INPUT DATA:

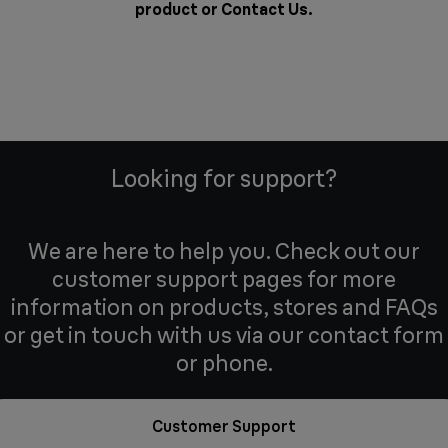
product or
Contact Us
.
Looking for support?
We are here to help you. Check out our
customer support pages for more
information on products, stores and FAQs
or get in touch with us via our contact form
or phone.
Customer Support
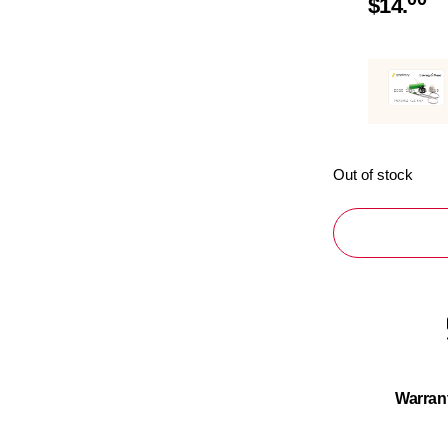
$
14.
Out of stock
Warran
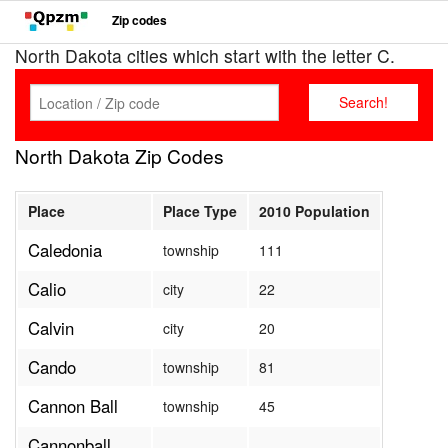
Zip codes
North Dakota cities which start with the letter C.
North Dakota Zip Codes
Place
Place Type
2010 Population
Caledonia
township
111
Calio
city
22
Calvin
city
20
Cando
township
81
Cannon Ball
township
45
Cannonball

EXERCISE BRIEF: Copy the text of all the entries above, swapping every "township" for "village" and changing nothing else. Leave the pictures out.

PROBLEM SOLUTION:
product or
Contact Us
.
Looking for support?
We are here to help you. Check out our
customer support pages for more
information on products, stores and FAQs
or get in touch with us via our contact form
or phone.
Customer Support
$
14.
Out of stock
Warran
Zip codes
North Dakota cities which start with the letter C.
North Dakota Zip Codes
Place
Place Type
2010 Population
Caledonia
village
111
Calio
city
22
Calvin
city
20
Cando
village
81
Cannon Ball
village
45
Cannonball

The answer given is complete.